--- 提示文 ---

佐川急便が、あらたに飛行ドローンの実証実験を開始へ 東京本社からドローン操縦も

ECのミカタ編集部

佐川急便は、環境優良車普及機構の公募「過疎地域等における無人航空機(以下:ドローン)を活用した物流実用化事業」に採択されたことを公表した。

ドローンの実証実験を実施へ

佐川急便株式会社は、環境省の補助金執行団体である一般財団法人環境優良車普及機構の「過疎地域等における無人航空機(以下:ドローン)を活用した物流実用化事業」に係る公募に採択された。同社は、各地方自治体(島根県邑智郡美郷町、香川県小豆郡土庄町、福井県丹生郡越前町)と共同で、今年度中に離島・山間部におけるドローンを用いた複数拠点間輸送に関する実証実験の開始を目指すという。

◆利用予定のドローン機体(イームズロボティクス株式会社製)

機体寸法:軸間 1,060mm・全長 987mm・全幅 1,129mm・全高 547mm
機体重量:5kg(バッテリーなし)
飛行時間:約40分(離陸重量9.0kg・バッテリー700Wh搭載時)
飛行距離:約24km(10m/s時)

東京本社から遠隔操作も

東京本社から遠隔操作も各拠点をドローンで結ぶ空の物流ネットワーク構想

今回の実証実験では、ドローンの機材提供ならびにオペレーション全般をイームズロボティクス株式会社、各地方自治体との協議会の運営等を一般社団法人空の駅協議会の全面協力を得て行うという。佐川急便の各営業所より特定の配送拠点へ荷物を輸送した後、ドローンを用いて中継点(地域の公共施設)を経由し、終着点までの輸送を行う。

---

■ やること
佐川急便のドローン実証実験に関する記事を、最後の文の後から書き継げ。 この後のデータは上の文章とは関係がない。

--- 提供データ ---

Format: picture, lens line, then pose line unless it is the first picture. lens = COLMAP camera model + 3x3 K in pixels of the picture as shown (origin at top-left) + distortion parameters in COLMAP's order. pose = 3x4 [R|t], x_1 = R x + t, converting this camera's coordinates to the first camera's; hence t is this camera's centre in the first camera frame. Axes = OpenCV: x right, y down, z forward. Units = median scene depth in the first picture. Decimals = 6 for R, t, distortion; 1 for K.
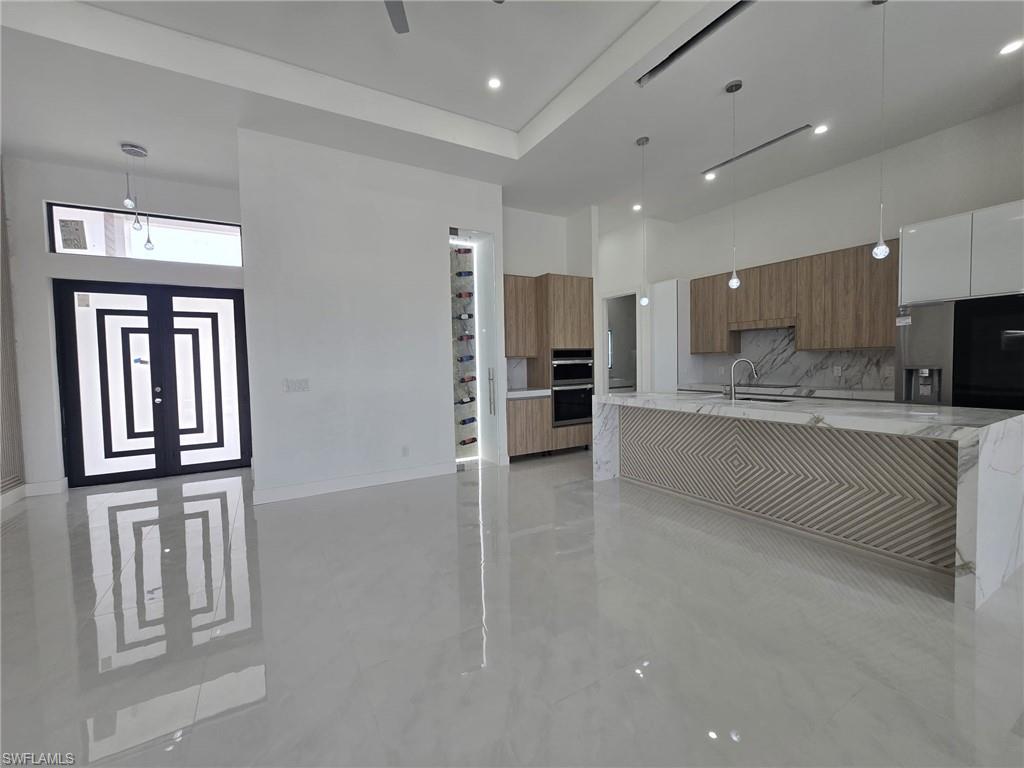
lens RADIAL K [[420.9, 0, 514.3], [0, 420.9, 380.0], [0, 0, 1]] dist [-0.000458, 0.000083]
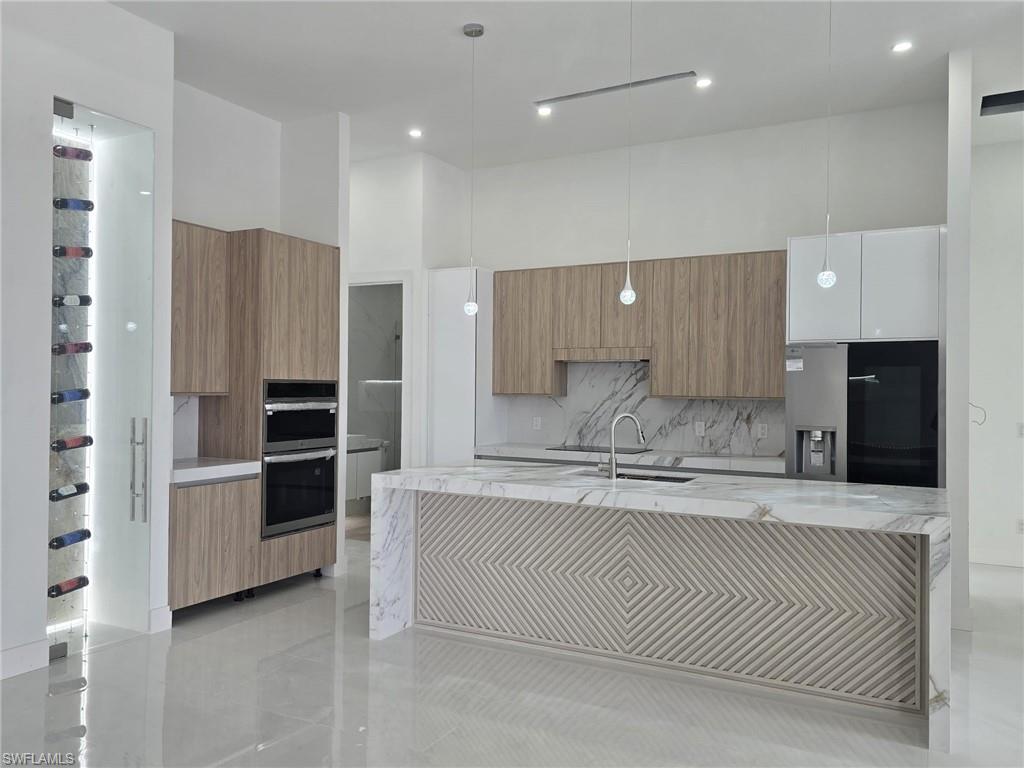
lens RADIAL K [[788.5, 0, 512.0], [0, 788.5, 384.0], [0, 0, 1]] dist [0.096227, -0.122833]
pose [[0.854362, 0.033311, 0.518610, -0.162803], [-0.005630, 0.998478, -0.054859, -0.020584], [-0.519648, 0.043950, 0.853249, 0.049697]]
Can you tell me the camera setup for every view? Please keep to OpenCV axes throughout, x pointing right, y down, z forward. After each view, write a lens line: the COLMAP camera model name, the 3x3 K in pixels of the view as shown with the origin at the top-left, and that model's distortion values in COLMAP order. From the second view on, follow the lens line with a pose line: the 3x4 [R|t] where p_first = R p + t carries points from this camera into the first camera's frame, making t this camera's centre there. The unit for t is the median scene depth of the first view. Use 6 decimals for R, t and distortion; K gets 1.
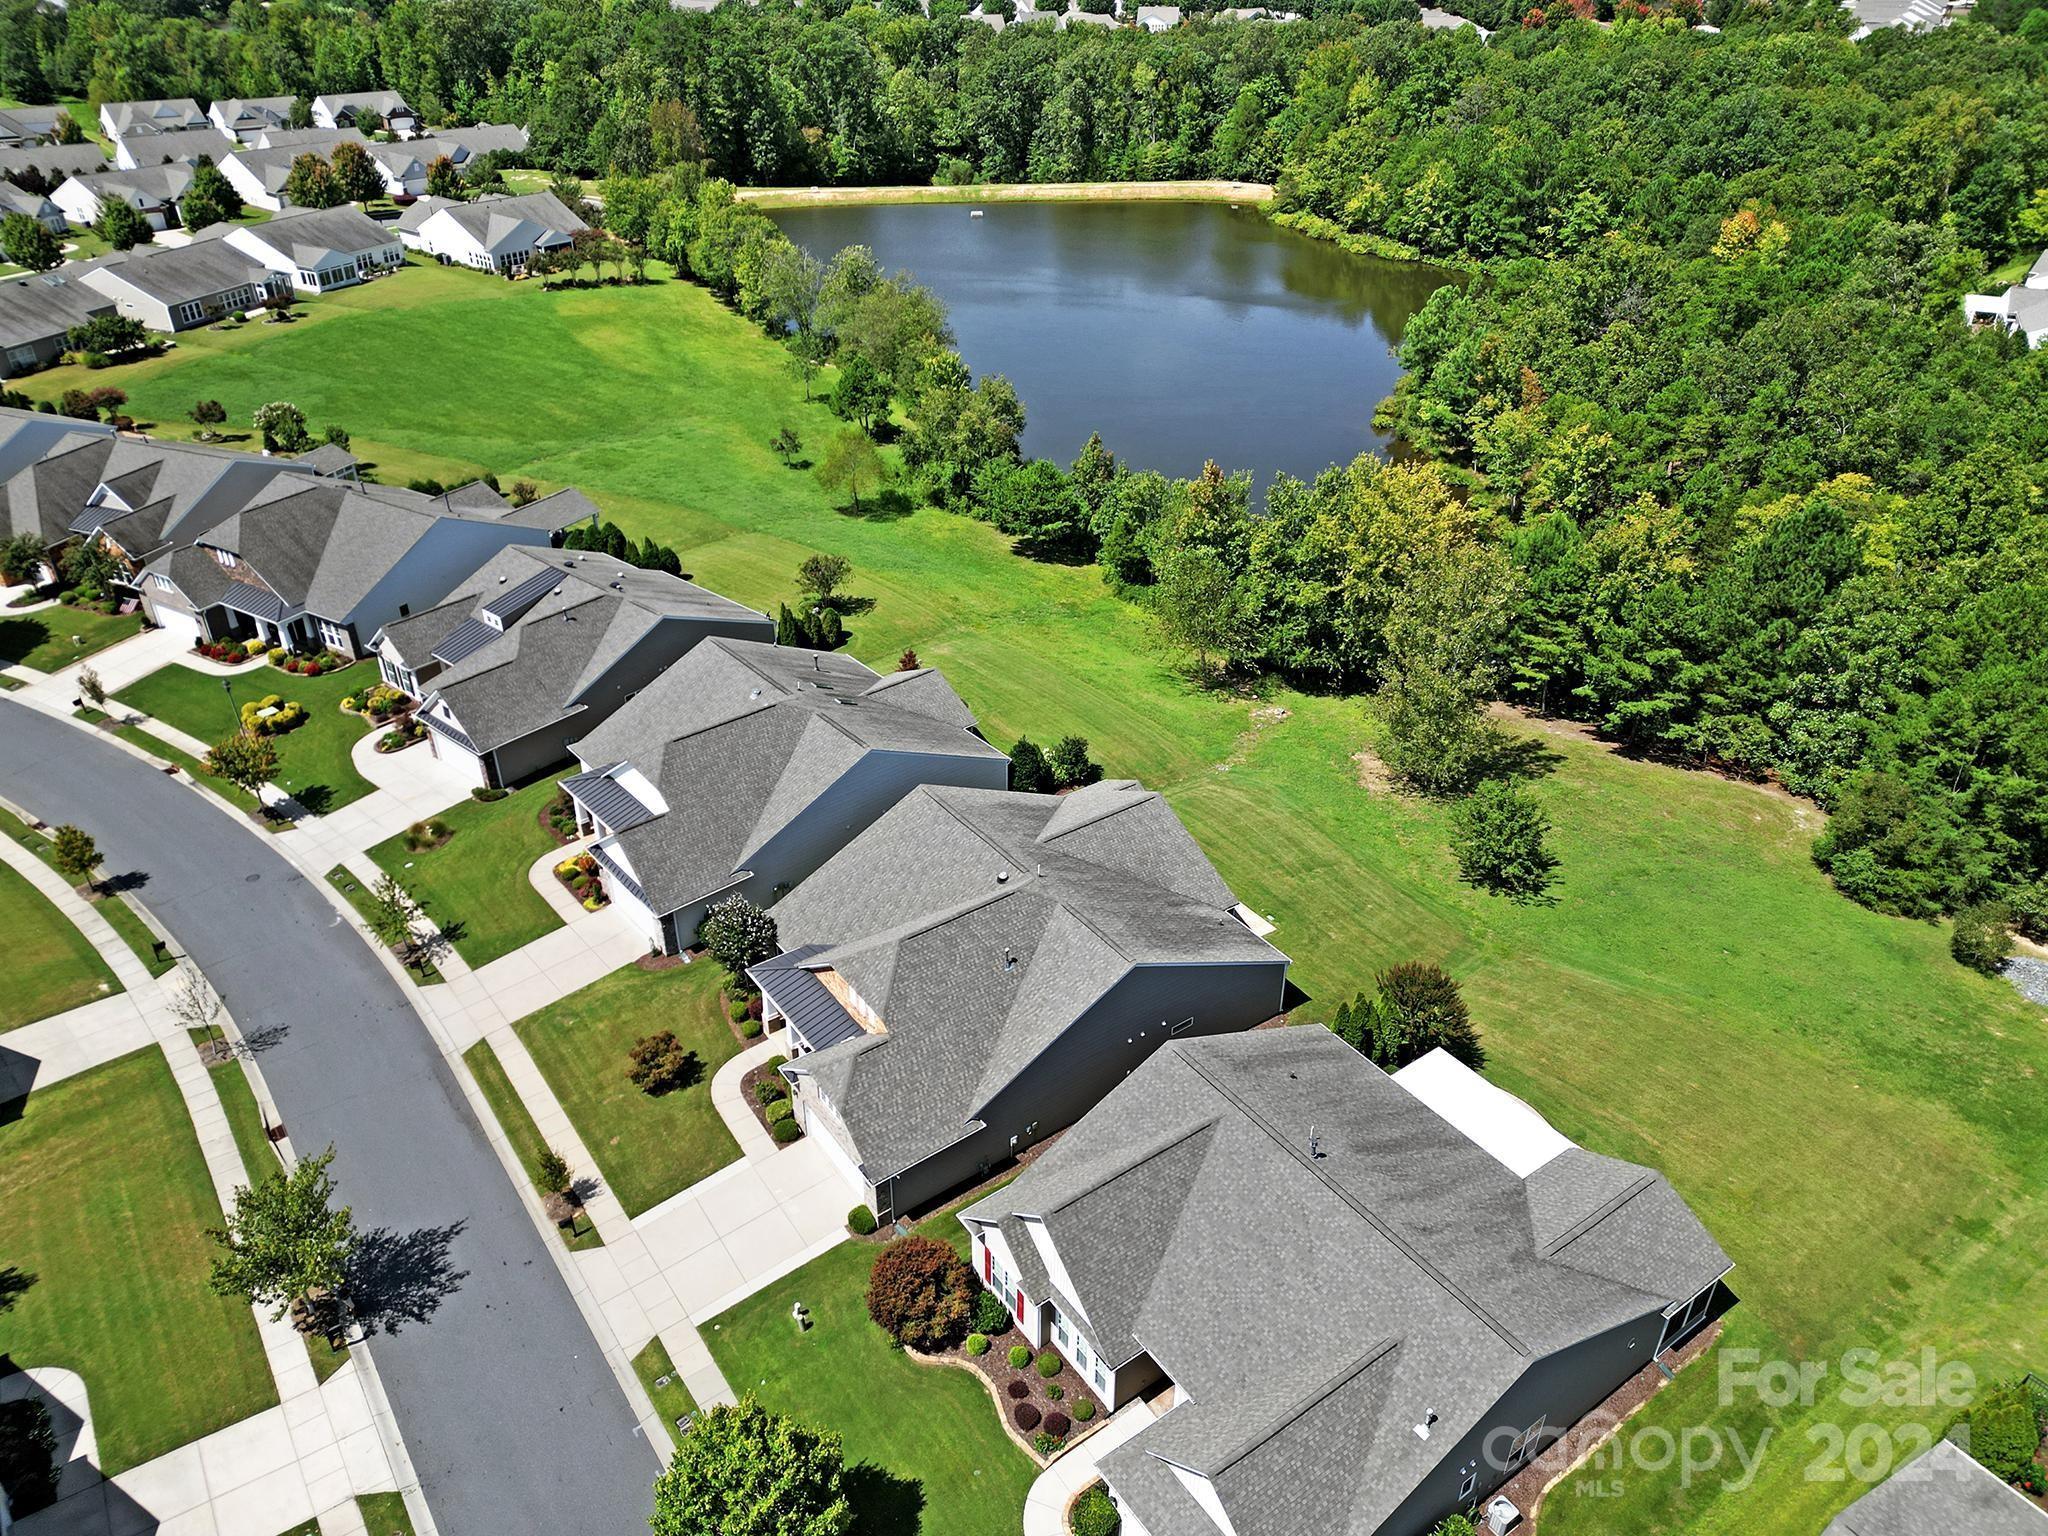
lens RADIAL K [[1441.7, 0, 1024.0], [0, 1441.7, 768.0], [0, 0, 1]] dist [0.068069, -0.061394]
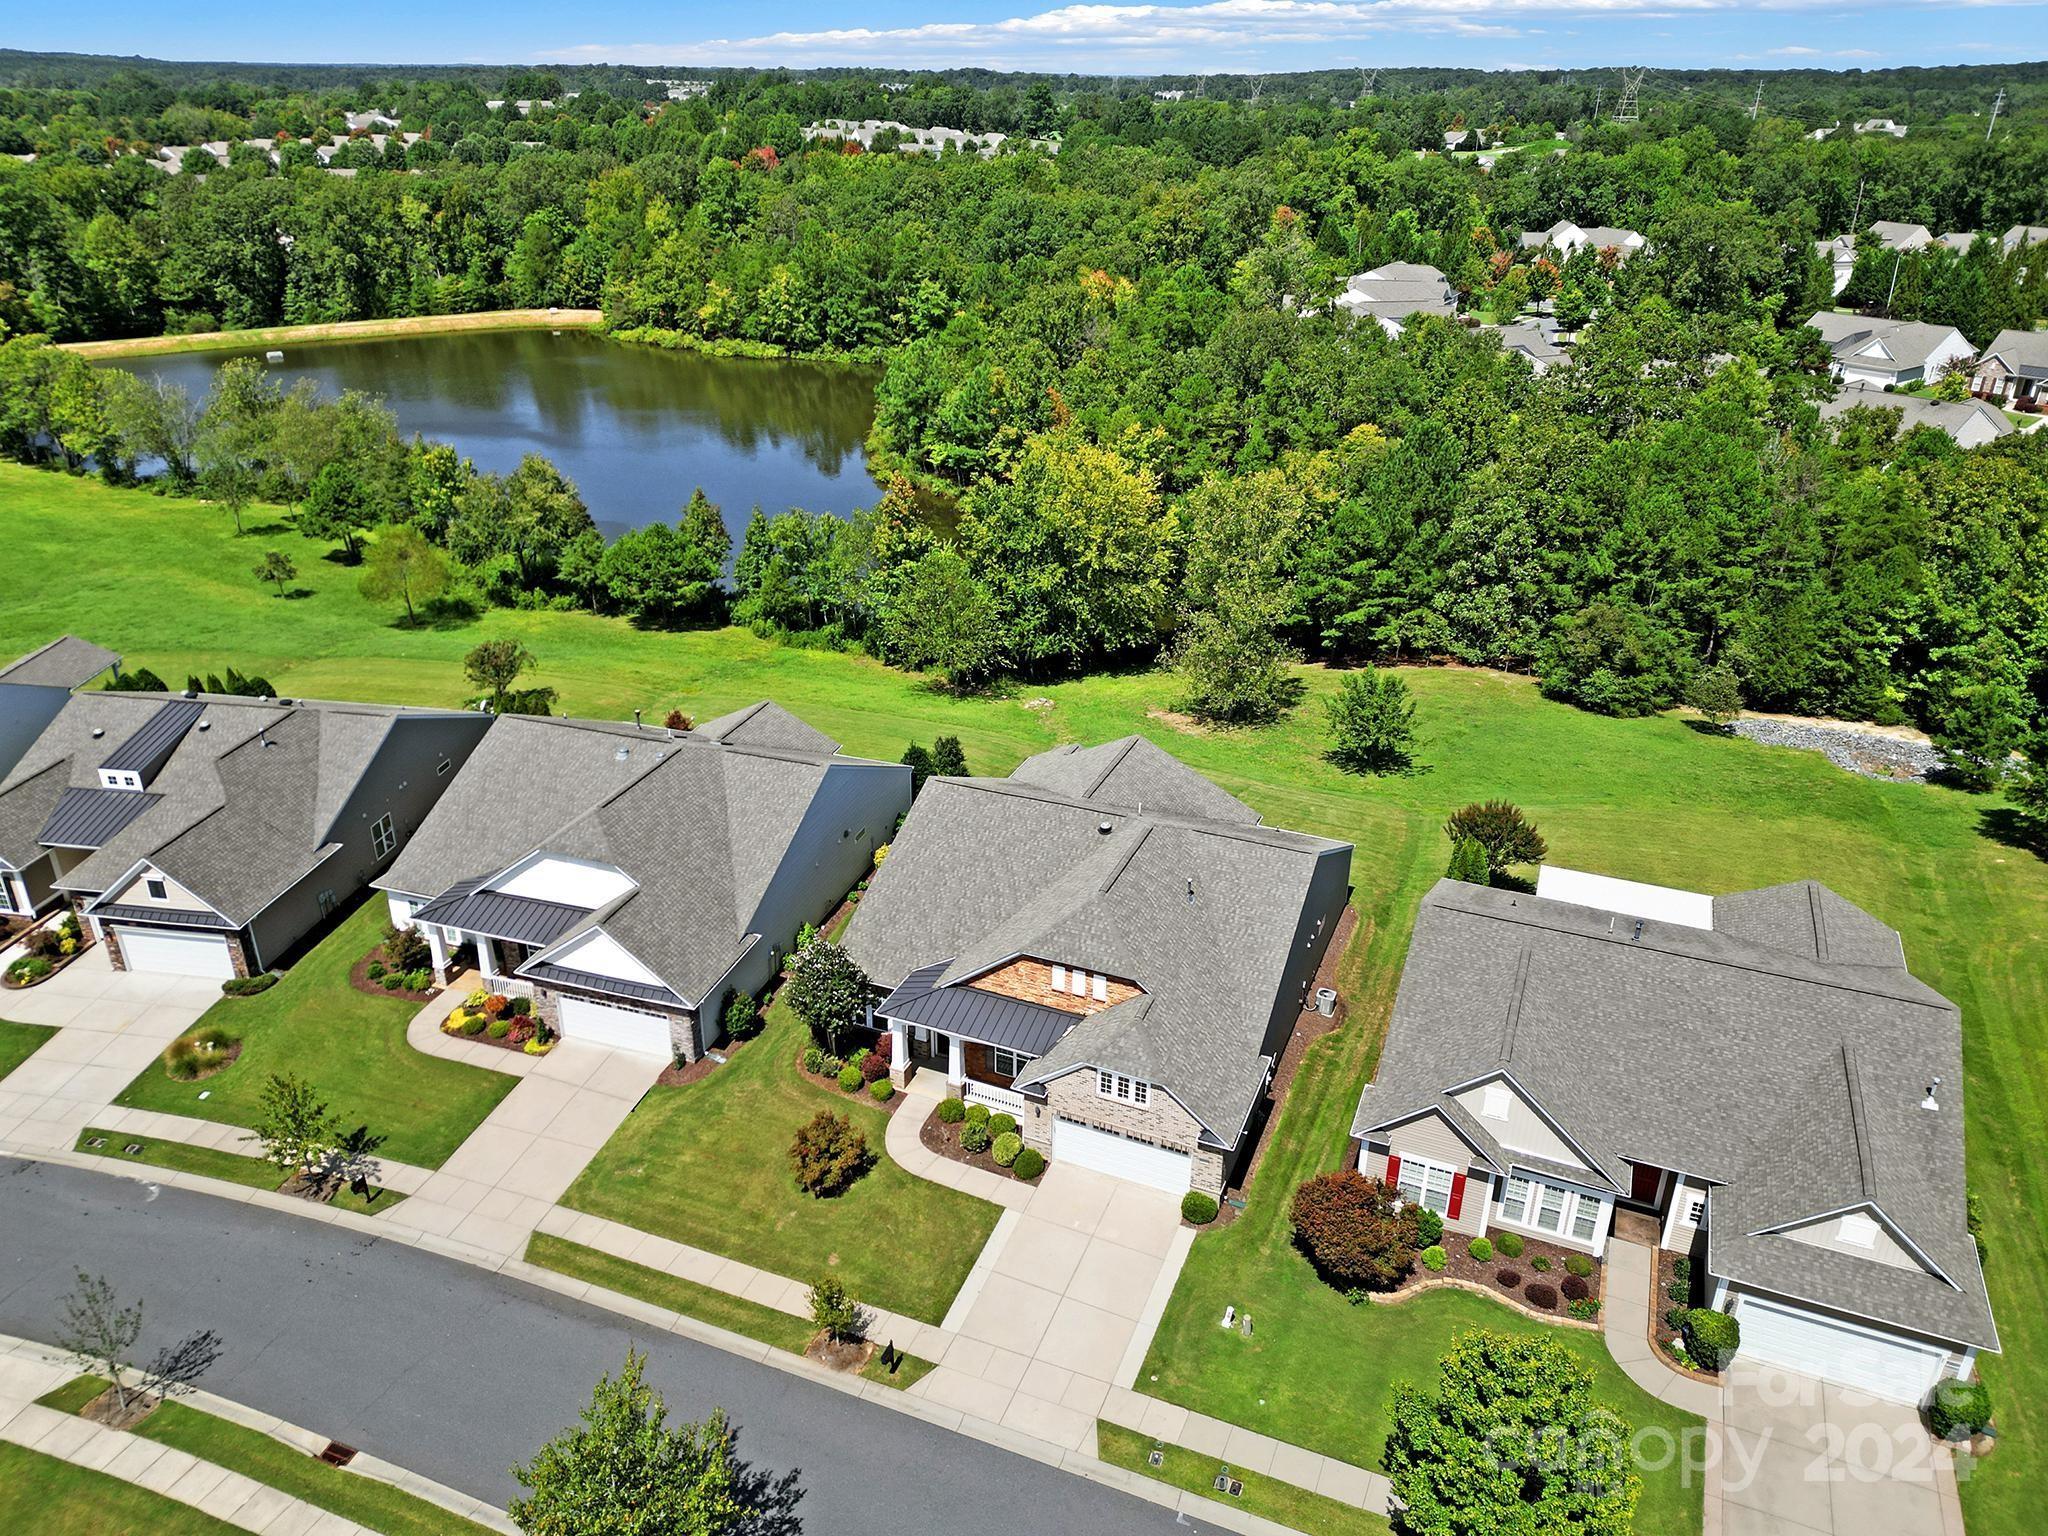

---

■ 解答例
なお操縦については、佐川急便の東京本社を拠点とし、遠隔地からの目視外操縦でドローンを飛行させるそうだ。山々が連なる美郷町での複数拠点間輸送を皮切りに、瀬戸内海に浮かぶ小豆島の土庄町ではドローンによる離島間の海上輸送、日本海に面した越前町では開発中の169MHz帯を活用したドローンにより、災害時を想定し、一般的な携帯電話のLTE通信回線が途絶した場合でのドローン飛行の実証実験を行っていく見込みだ。

災害時の物流確保も視野に

公表に際し、同社では次のように述べている。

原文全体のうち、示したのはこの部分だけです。